> **WHAT IS EXPECTED**
Write out, please, each line from the one containing "text: Ивановна ->" to the final line of the data, both included, exactly and without pictures.

[Front-end code edit data]
'''

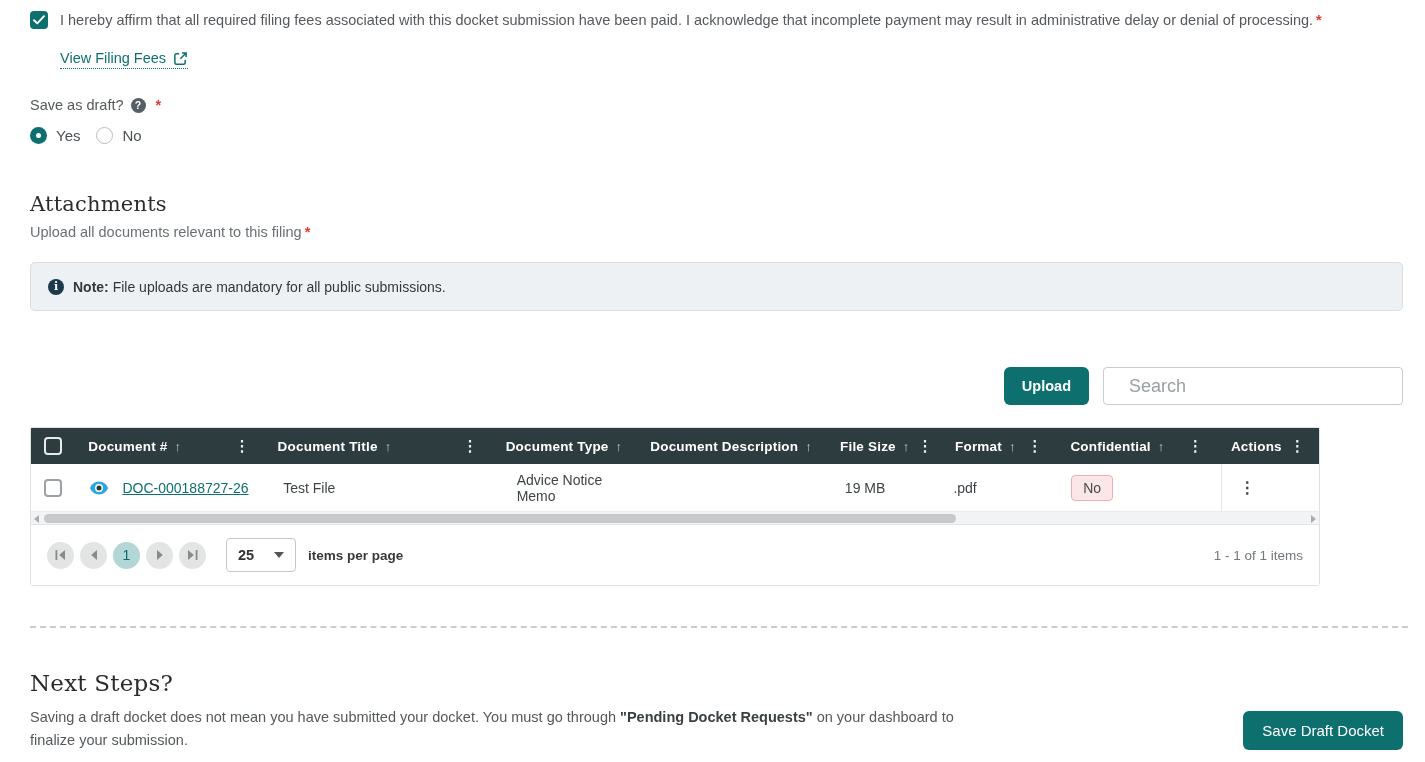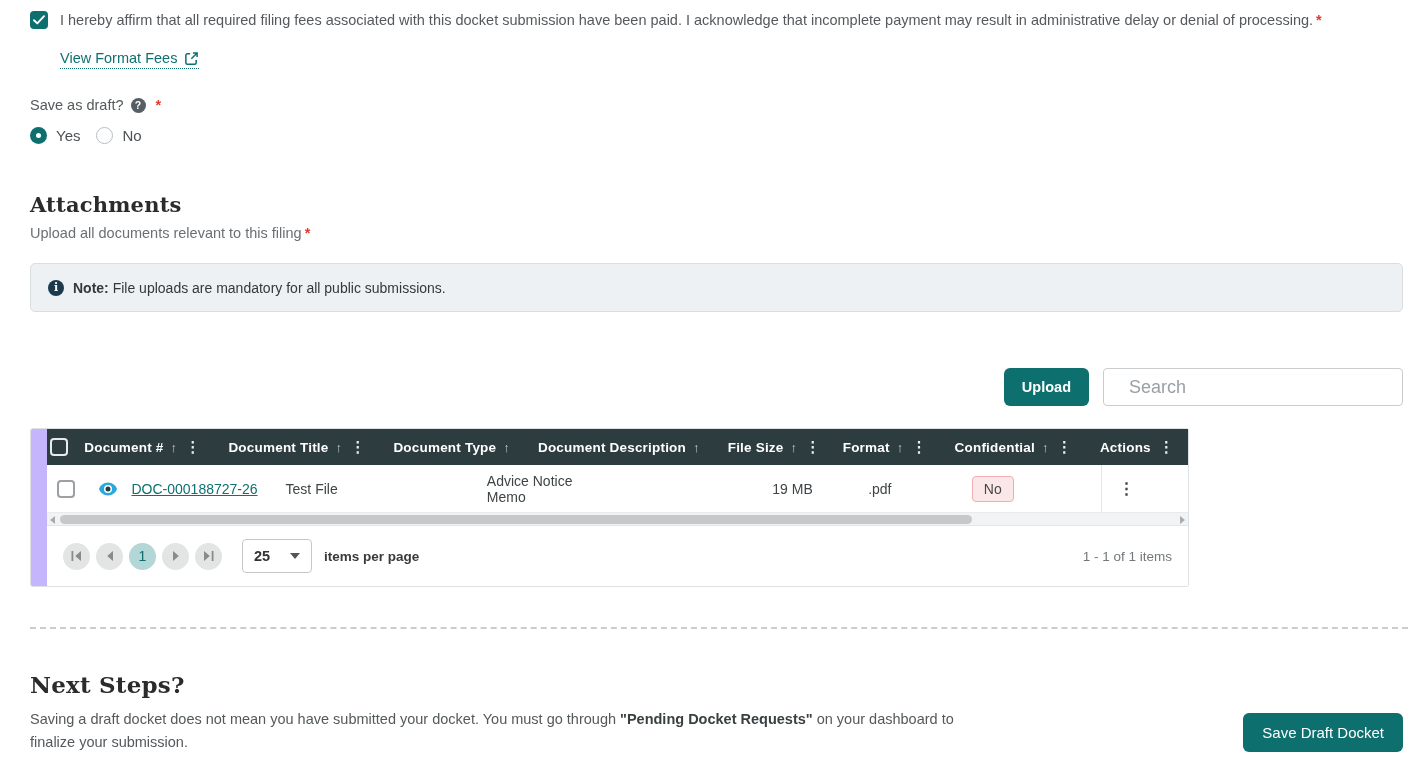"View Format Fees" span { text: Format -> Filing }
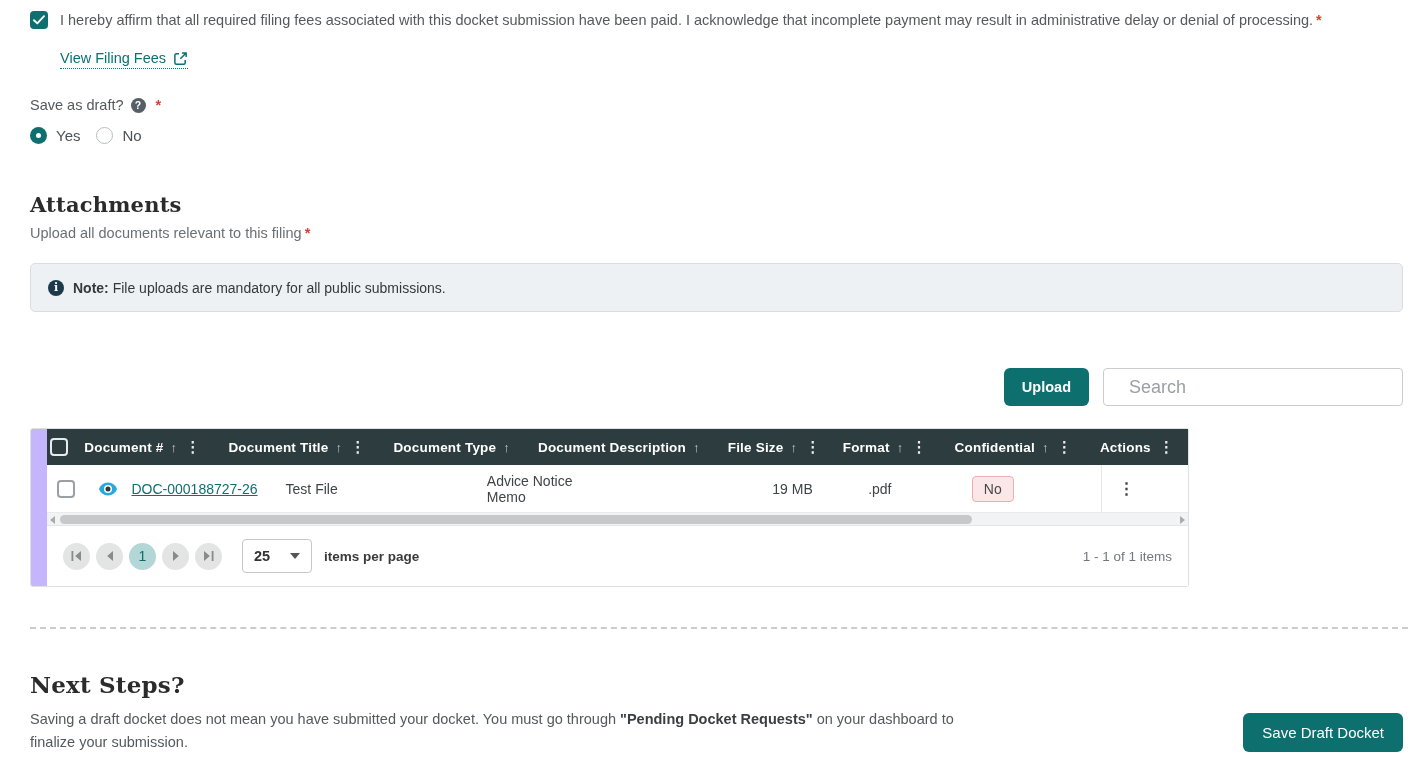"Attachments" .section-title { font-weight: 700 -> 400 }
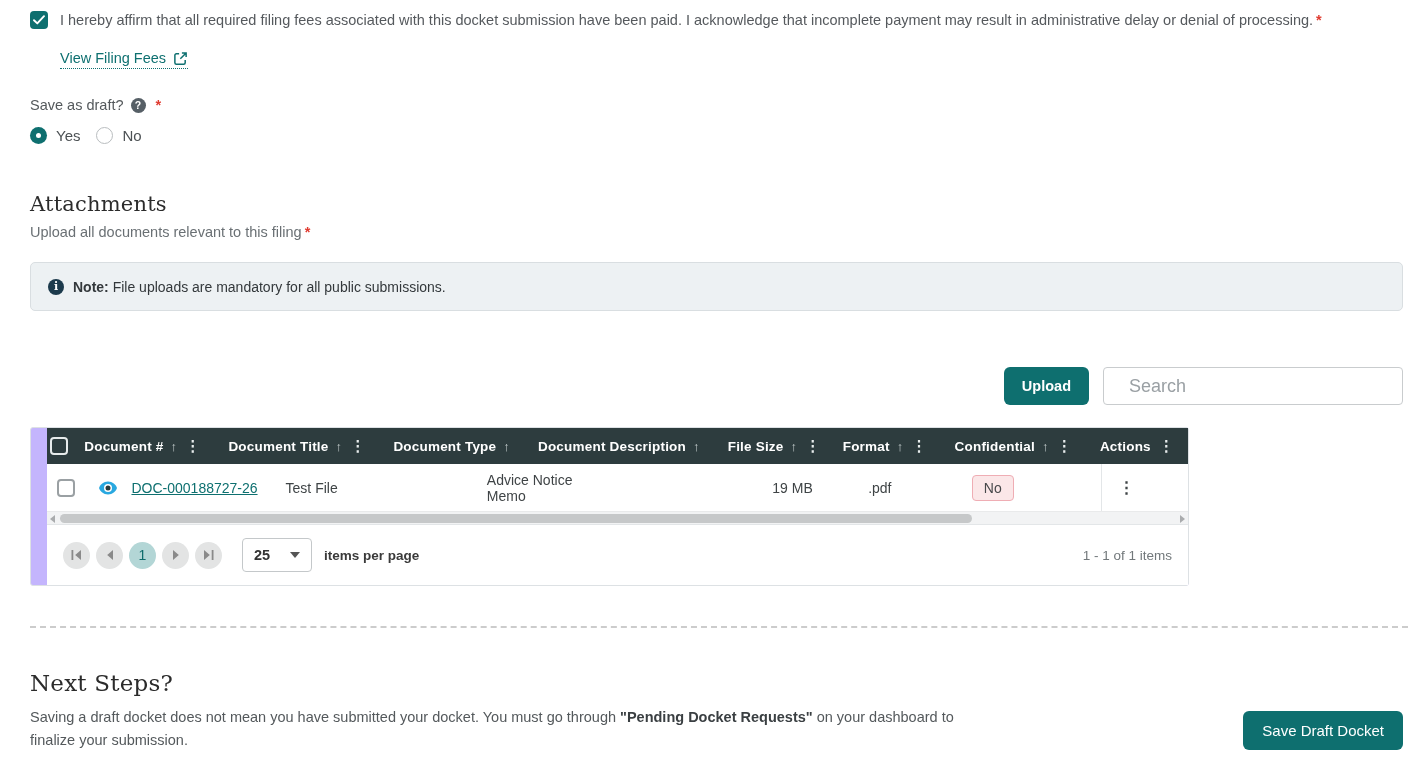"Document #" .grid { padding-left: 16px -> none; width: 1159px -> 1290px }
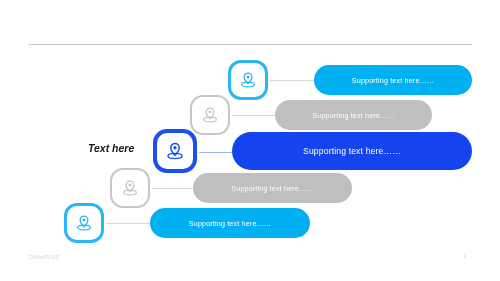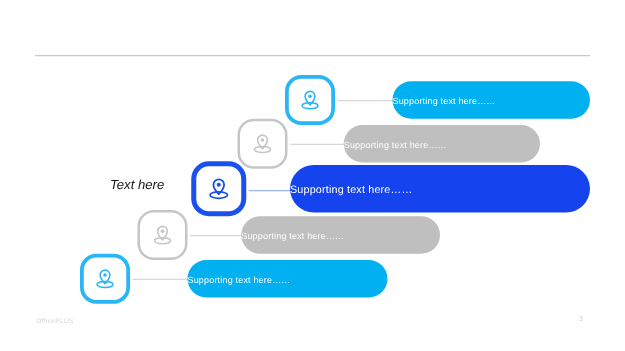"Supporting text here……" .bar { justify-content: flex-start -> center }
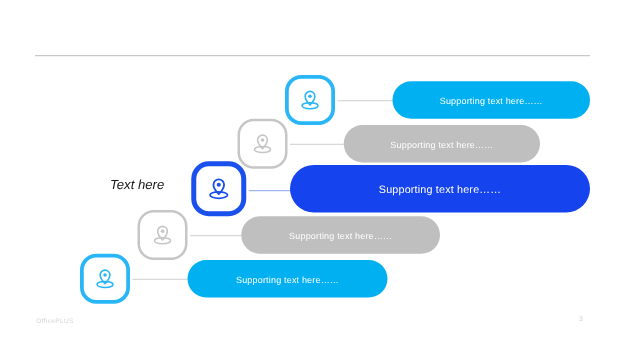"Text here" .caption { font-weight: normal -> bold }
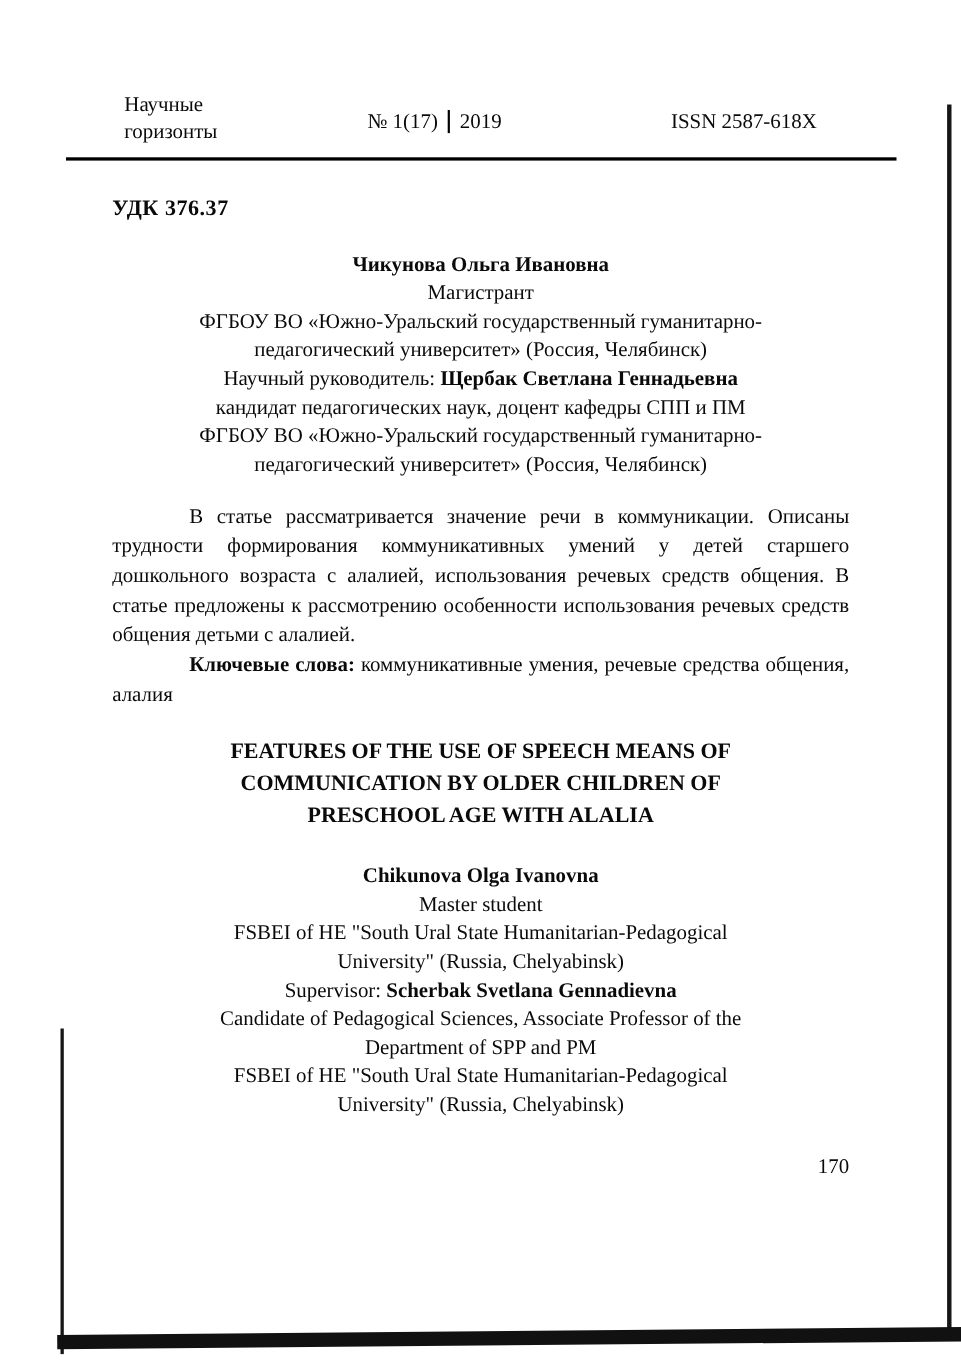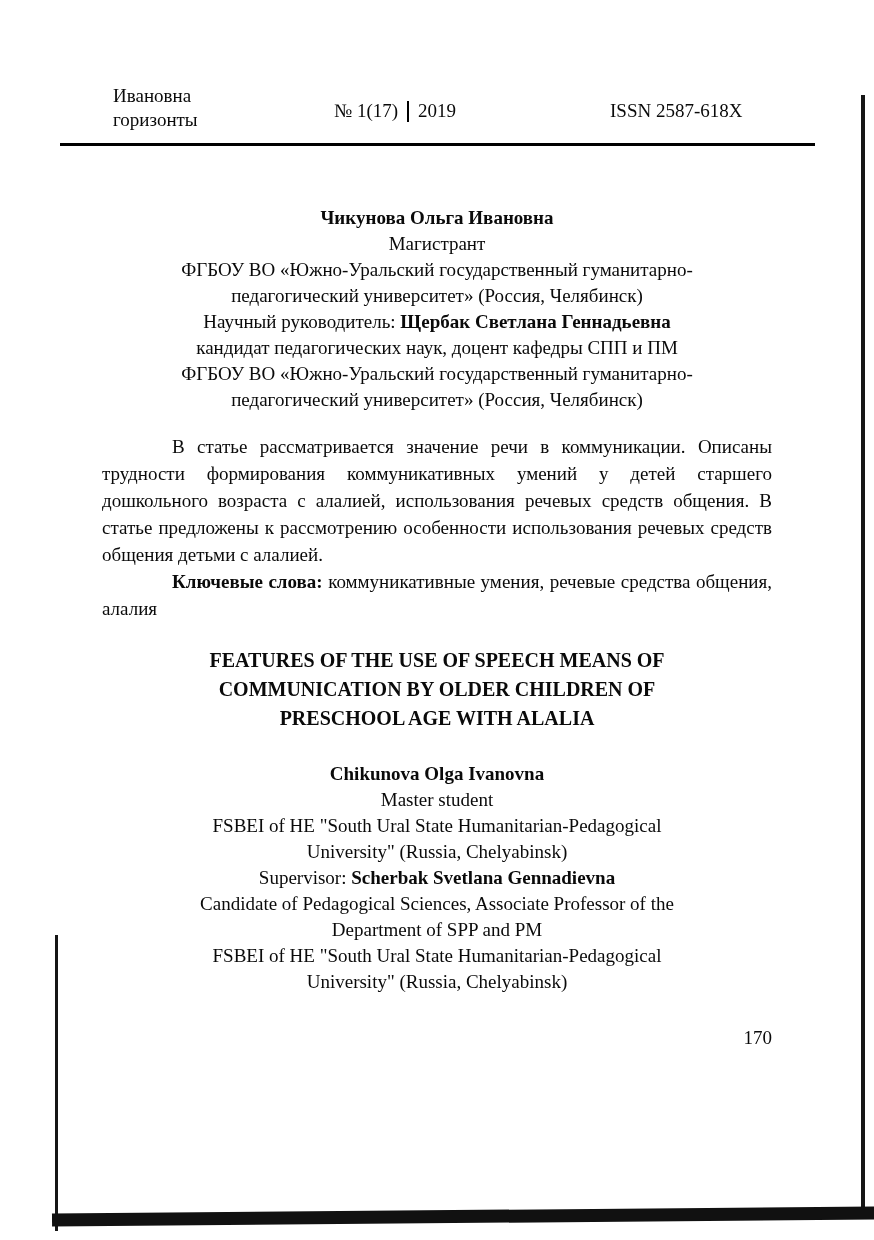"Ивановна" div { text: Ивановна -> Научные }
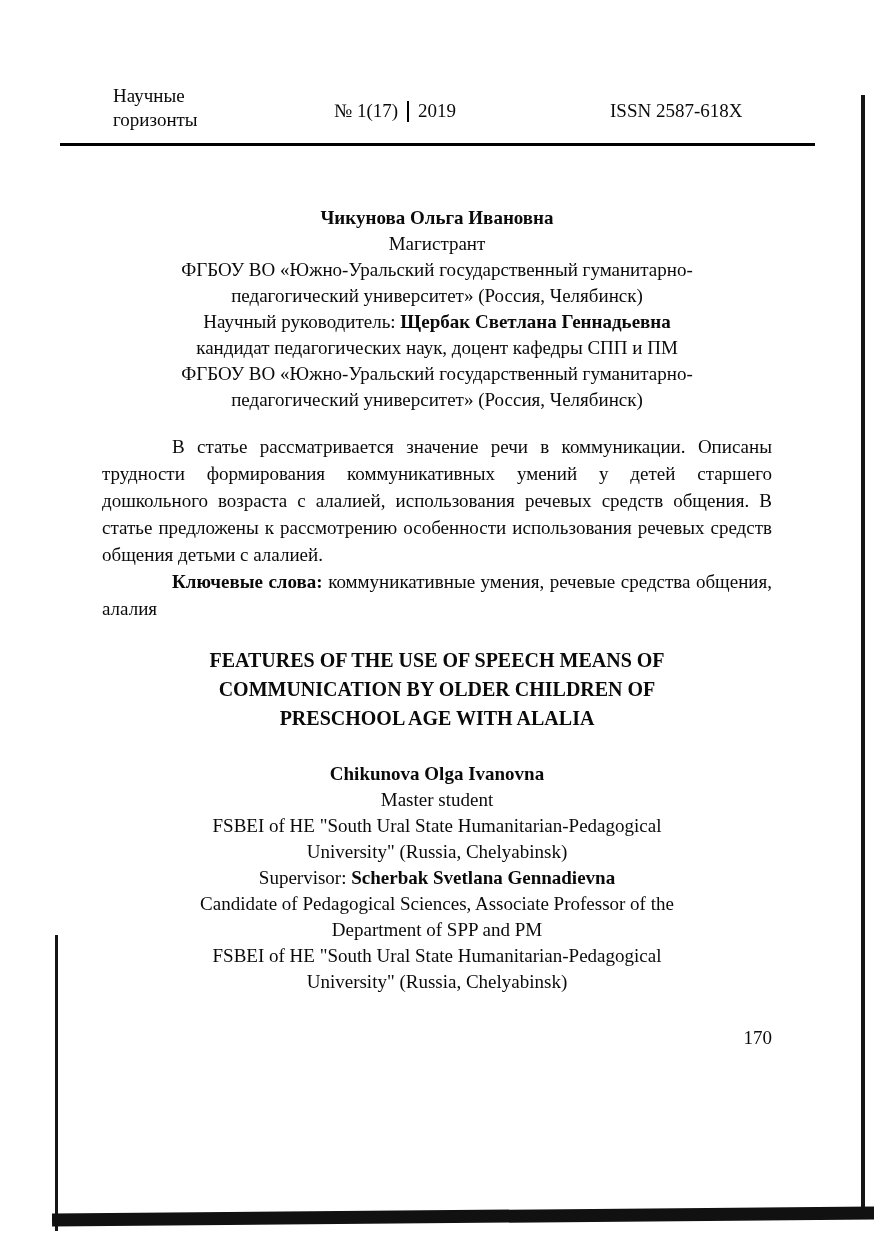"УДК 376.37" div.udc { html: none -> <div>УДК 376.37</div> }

'''

> **EXERCISE RESPONSE**
"Ивановна" div { text: Ивановна -> Научные }
"УДК 376.37" div.udc { html: none -> <div>УДК 376.37</div> }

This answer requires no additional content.